Faz-se necessária, portanto, uma renovação da crítica - um renascimento -, de preferência, com a obtenção de espaços em jornais, já que a crítica cinematográfica e também acerca de outras artes têm espaço nesses veículos. O reinício de uma crítica viria não somente para acrescer ao pensamento humano - mas à própria arte, que inegavelmente tem seus envolvimentos com esse gênero.

IV - Se há Oposição Artística, há Desenvolvimento Artístico:

Grande parte do desenvolvimento artístico da humanidade baseou-se no pressuposto de evolução do que já fora escrito e de evolução do que estava vigente na época. Os manifestos artísticos (e até mesmo obras  artísticas "inaugurais"), esbanjando argumentos contra imposições de um ou outro estilo, formaram grande parte das revoluções temáticas e estéticas, históricamente representativas para um homem que se transfigurava pelos tempos. Após a Vanguarda do Modernismo - genialmente chamada por Mário Chamie de "a vanguarda anti-vanguarda", pela sua característica de grupo unido lutando pela ruptura total e  pelo esquecimento de nomenclaturas -, além de termos entrado num século em que a técnica (ciências, a matemática, os números, etc) imperou, desumanizando o ser humano (quanto mais técnica, menos homem, como defendia Weber).
Tudo isso, aliado à queda do nível da educação no país - e do foco em matérias não referentes às Humanidades -, contribui ao desinteresse pela poesia, pela arte e pela produção e melhoria destas. Inegavelmente, porém, as pessoas que são interessadas por arte não muito hesitariam em lutar por uma arte melhor e representativa do ser humano de nosso tempo - não necessariamente cruamente de nosso tempo, alheia ao ser humano. Ou seja, pessoas para trabalharem sobre a possibilidade de vanguardas existem, sejam de posições diferentes ou não, falta acreditarem na utilidade pós-moderna de tal.

V - Por que Vanguardas, se supostamente pouco há para se dizer de Novo?


Entre os vários argumentos utilizados contra a possibilidade uma vanguarda no contemporâneo é o fato de que não há um Novo e nem a possibilidade de criá-lo. O grande ponto, no caso, é que a maioria dos movimentos artísticos foram recriações de pensamentos antigos, desenvolvimentos pessoais sobre alicerces culturais do ocidente, ou seja, uma eterna revisão do que o ser humano sempre ansiou. Essa repaginação, se pudermos assim chamar, é, em parte, modificada pelo Tempo em que é feita. Noutra parte - pelo sujeito que a pratica. Se formos analisar algumas tendências de arte - não necessariamente definidas - que estão sendo expostas nos nossos dias, poderemos ver que há uma ânsia pelo Novo, mas não, certamente, um sucesso para encontrá-lo.

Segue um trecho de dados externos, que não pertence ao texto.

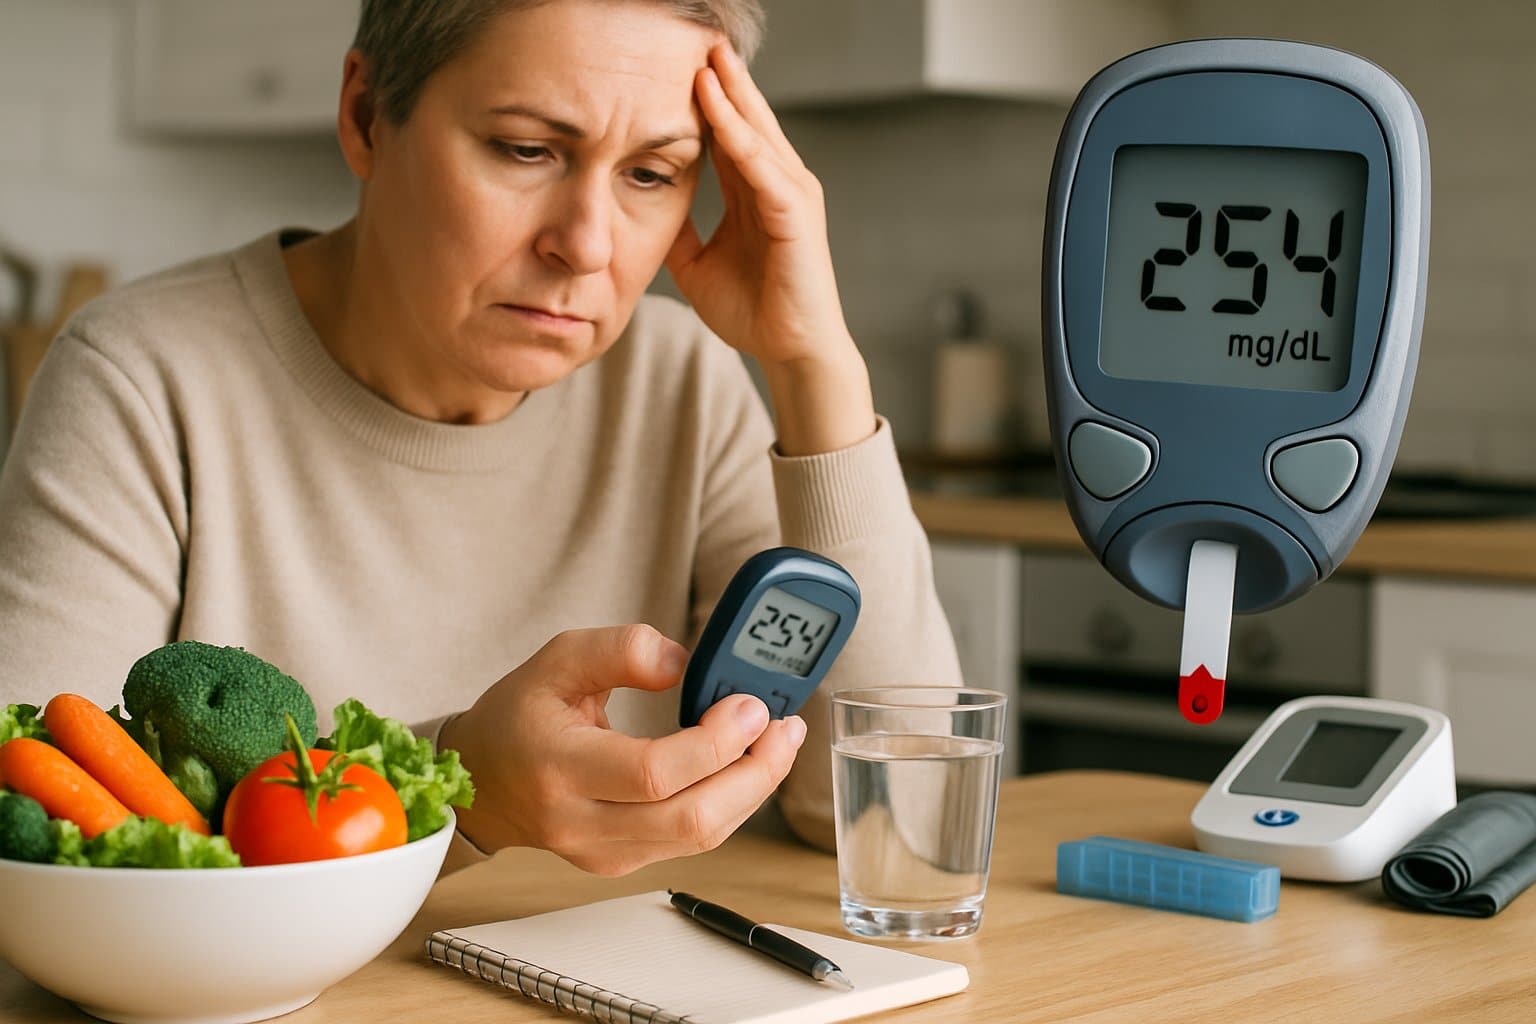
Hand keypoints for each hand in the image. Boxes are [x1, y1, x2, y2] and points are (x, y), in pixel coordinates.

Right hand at [441, 624, 807, 875]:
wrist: (479, 784)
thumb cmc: (519, 716)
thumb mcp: (557, 659)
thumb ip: (619, 649)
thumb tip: (683, 661)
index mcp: (559, 768)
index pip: (653, 774)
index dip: (715, 743)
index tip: (750, 706)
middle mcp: (581, 823)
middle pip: (691, 820)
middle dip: (755, 774)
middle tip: (784, 727)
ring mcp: (602, 853)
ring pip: (700, 838)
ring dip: (753, 790)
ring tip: (779, 743)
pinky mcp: (621, 862)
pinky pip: (690, 842)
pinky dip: (730, 805)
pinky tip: (746, 767)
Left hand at [667, 43, 851, 369]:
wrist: (789, 350)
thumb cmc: (753, 311)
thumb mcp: (696, 264)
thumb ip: (678, 231)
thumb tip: (643, 210)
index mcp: (755, 193)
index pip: (728, 133)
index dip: (705, 100)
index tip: (675, 66)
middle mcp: (777, 185)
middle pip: (747, 120)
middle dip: (723, 80)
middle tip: (699, 40)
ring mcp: (791, 195)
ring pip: (757, 133)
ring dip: (732, 96)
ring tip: (708, 60)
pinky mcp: (797, 214)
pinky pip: (764, 168)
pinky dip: (742, 139)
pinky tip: (720, 114)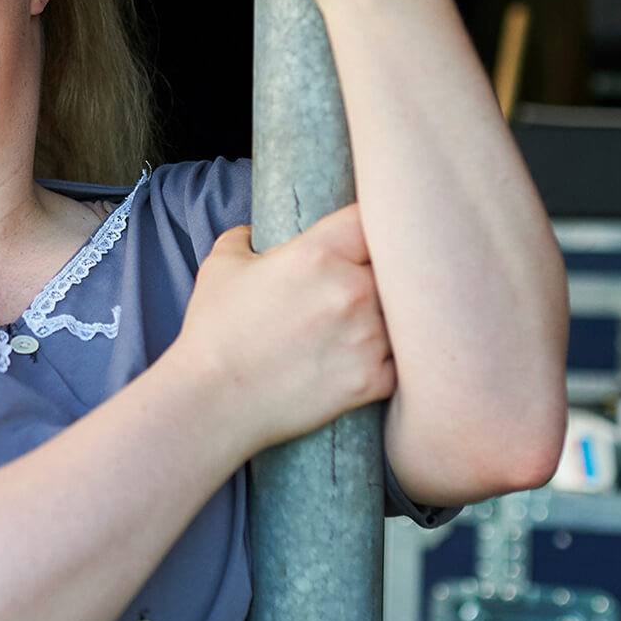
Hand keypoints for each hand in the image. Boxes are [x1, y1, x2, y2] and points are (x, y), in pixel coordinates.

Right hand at [173, 207, 394, 457]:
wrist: (213, 402)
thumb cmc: (213, 332)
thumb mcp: (220, 267)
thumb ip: (244, 238)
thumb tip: (253, 233)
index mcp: (318, 254)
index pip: (372, 218)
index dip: (371, 225)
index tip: (363, 238)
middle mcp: (351, 290)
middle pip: (399, 265)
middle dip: (384, 272)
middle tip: (366, 284)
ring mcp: (367, 337)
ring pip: (406, 314)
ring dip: (393, 316)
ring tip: (366, 323)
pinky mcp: (372, 380)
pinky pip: (404, 361)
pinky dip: (391, 358)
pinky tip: (369, 358)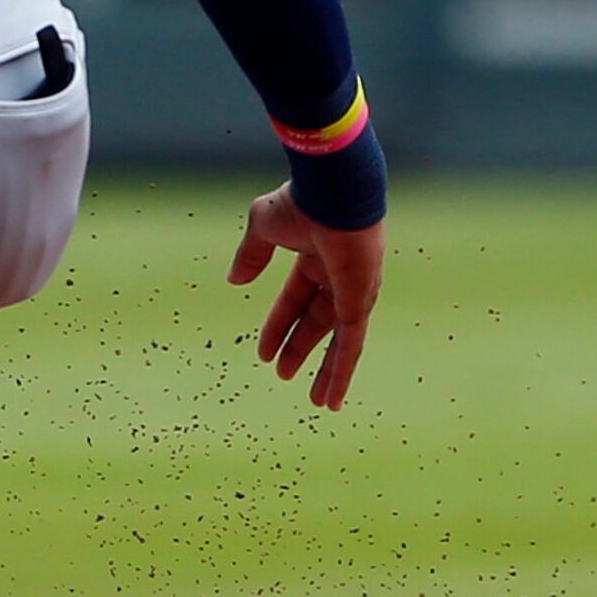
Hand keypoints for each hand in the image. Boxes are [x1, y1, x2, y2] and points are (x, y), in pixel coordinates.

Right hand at [228, 184, 385, 408]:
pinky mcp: (361, 303)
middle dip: (302, 350)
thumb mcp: (263, 227)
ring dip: (330, 373)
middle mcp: (340, 278)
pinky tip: (335, 392)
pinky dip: (344, 370)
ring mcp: (355, 293)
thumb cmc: (299, 202)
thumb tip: (234, 281)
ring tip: (321, 403)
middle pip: (319, 324)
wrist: (331, 193)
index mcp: (317, 259)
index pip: (295, 300)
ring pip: (342, 342)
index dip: (278, 326)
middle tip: (286, 377)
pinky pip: (352, 344)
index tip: (263, 354)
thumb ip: (251, 256)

O atingimento da Novidade tem de ser atingido por uma comunhão da Estética e da Temática, sendo a última a essencialidade do que há de ser procurado. O que vemos hoje é um abuso de tentativas de "impressionar" pela primeira-impressão, mas uma fraca tentativa de impressionar pela Arte em lacto-sensu, ou seja, por meio do desenvolvimento da Arte no visualizador.
Há, sim, muito de novo para se falar - caso contrário sequer haveria a continuidade das Artes e o seu nexo de existência, que é necessário por si somente. A busca pelo Novo - e a negação posterior dessa visualização feita por um outro grupo -, talvez, alavancaria minimamente algumas questões culturais que estão estagnadas no Brasil - e que teimam em dormir moribundamente diante da paralisação da alma do próprio ser humano diante de si.